Ethical Writers Coalition Second Hand Challenge

The Ethical Writers Co. of which I am a part has decided to host a Second Hand Challenge for the month of September. That means something different to each of us, but we're all hoping to bring to light the beauty of buying second hand. I've gone on and on about the benefits of secondhand shopping already, even writing an article about it for Relevant Magazine, but I'm still learning to Shop Secondhand First for everything instead of impulse buying on Amazon.

Since I manage a thrift shop, my perspective on the secondhand industry is perhaps more obsessively parsed out than most. While I think that the used goods market is a vital middle man between retail stores and the landfill, it is by no means a perfect system. For one, a lot of donors assume that everything they give to thrift shops and other charities will find a happy home and go on to live a full life, but that's just not the case. At my shop - and I think we're rather generous about what we keep - we often get rid of nearly 50% of what comes in on any given day. We send most of that off to another charity in the hopes that they'll find some use for it, but we're fooling ourselves if we don't admit that half of that pile will end up being thrown out.

* _Aim of the exercise_
Reproduce the passage of the post about the Second Hand Challenge from "Since I manage" up to and including "being thrown out.".

* _Data under study_
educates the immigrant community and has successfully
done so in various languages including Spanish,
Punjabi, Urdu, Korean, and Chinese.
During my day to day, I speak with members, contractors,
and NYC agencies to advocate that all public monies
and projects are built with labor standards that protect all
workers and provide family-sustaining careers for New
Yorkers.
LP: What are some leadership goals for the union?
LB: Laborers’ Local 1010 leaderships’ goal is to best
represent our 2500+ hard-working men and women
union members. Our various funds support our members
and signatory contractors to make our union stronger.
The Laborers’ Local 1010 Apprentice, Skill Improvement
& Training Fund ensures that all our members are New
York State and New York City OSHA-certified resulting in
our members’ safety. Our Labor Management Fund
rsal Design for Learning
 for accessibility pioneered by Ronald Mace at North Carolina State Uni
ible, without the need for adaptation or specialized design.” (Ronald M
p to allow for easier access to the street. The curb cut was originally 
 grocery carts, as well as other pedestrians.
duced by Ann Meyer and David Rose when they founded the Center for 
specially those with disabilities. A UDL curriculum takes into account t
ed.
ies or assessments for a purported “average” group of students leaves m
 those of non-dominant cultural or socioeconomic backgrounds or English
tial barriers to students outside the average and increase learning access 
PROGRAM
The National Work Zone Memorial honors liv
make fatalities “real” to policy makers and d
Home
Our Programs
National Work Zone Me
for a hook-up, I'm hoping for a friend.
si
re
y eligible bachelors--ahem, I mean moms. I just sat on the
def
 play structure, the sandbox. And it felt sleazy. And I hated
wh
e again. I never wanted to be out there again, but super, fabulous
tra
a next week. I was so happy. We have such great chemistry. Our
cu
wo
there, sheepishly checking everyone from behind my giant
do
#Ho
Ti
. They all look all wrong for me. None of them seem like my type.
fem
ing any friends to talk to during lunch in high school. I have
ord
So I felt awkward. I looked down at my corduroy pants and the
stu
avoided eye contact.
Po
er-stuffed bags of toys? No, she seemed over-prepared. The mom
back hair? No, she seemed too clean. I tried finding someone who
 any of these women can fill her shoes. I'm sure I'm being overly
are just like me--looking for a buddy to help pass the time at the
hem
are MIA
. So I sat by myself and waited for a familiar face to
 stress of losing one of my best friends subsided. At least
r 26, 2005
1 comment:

* _Result below_
Since I manage a thrift shop, my perspective on the secondhand industry is perhaps more obsessively parsed out than most. While I think that the used goods market is a vital middle man between retail stores and the landfill, it is by no means a perfect system. For one, a lot of donors assume that everything they give to thrift shops and other charities will find a happy home and go on to live a full life, but that's just not the case. At my shop - and I think we're rather generous about what we keep - we often get rid of nearly 50% of what comes in on any given day. We send most of that off to another charity in the hopes that they'll find some use for it, but we're fooling ourselves if we don't admit that half of that pile will end up being thrown out.